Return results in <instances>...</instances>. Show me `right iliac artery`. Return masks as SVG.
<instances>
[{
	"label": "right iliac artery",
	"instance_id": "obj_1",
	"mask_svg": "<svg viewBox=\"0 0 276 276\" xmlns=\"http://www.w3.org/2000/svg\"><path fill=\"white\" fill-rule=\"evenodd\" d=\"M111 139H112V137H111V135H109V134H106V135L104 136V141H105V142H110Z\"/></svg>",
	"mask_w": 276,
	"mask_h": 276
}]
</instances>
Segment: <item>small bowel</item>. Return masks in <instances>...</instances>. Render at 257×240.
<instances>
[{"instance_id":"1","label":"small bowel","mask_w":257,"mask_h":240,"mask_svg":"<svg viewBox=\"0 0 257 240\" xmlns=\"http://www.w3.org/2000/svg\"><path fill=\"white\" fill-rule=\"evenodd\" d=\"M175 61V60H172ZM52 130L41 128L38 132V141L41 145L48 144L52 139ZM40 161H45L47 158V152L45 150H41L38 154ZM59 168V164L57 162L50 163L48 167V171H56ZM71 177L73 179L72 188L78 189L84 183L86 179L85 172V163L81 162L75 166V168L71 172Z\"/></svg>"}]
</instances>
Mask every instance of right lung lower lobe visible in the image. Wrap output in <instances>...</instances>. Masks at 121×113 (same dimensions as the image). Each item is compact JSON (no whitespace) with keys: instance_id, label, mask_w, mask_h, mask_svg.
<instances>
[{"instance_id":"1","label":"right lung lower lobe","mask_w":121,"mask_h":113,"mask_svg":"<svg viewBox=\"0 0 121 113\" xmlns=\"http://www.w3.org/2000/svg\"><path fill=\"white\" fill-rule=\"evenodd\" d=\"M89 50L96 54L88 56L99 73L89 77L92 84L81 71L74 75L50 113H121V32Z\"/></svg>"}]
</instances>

-------------------------

- Stated problem
Find each line in the records above that contains the word "artery", matching its case exactly, and copy those lines in full.

- The output
Return results in <instances>...</instances>. Show me `right iliac artery`. Return masks as SVG.
	"label": "right iliac artery",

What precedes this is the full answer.